Toutefois, n’est-ce finalement pas Claudio Ranieri qui caractérise le mieux cette notion de survivance. Si les bancs des clubs les plus prestigieux ne lui sont pas inconnus – de l’Inter Milan à la Juventus Turin en passant par Chelsea -, les trophées, eux, l’ont fui. Alors que beaucoup le pensait fini après avoir été éjecté assez injustement de l’AS Monaco – qu’il a permis de faire revenir dans l’élite française tout en assurant l’absorption de la nouvelle dimension prise par le club de la principauté sous la coupe de l’oligarque russe Dmitri Rybolovlev – et vécu une expérience aussi brève que catastrophique avec la sélection hellène, cette réussite avec Leicester City relève du miracle pour l’italien de 63 ans.

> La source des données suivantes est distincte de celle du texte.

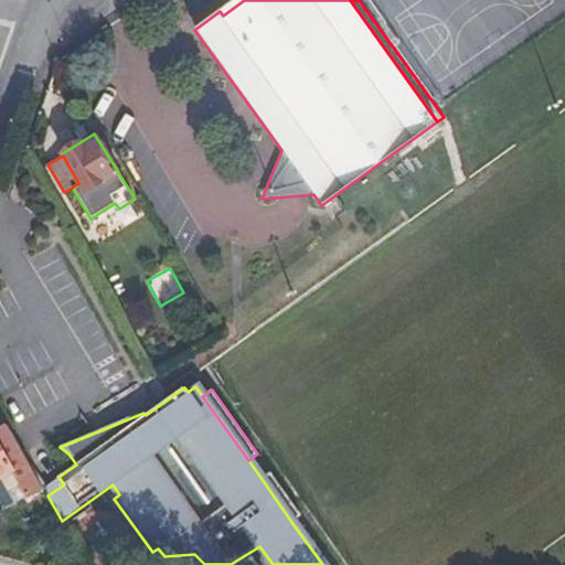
[(8,425),(0,428),(0,479),(13,471),(27,497),(43,487),(8,425)]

Mais si ces nouveaux héros ont su entretenir et confirmer la surprise chaque semaine, la réitération de cette performance lors du prochain exercice, qui passera d’abord par une stabilisation de l’effectif, revêt l’allure d’une chimère bien plus grande encore que la prédestination de leur victoire en août dernier.
Cependant, avant de noircir l’avenir du club, savourons ce moment de sport assez unique qui va contraindre un certain nombre d’acteurs à honorer toutes sortes de paris plus ou moins loufoques. Pensons à Gary Lineker, qui devrait présenter sa prochaine édition de Match Of The Day, diffusée sur la BBC, en caleçon, comme il le promit en cas de sacre de son club de coeur.

Gary Lineker reste incontestablement l’un des joueurs majeurs de l’histoire de Leicester City. Avant de briller du côté du FC Barcelone, le britannique a dépassé les 100 buts avec la tunique bleue sur les épaules, entre 1978 et 1985.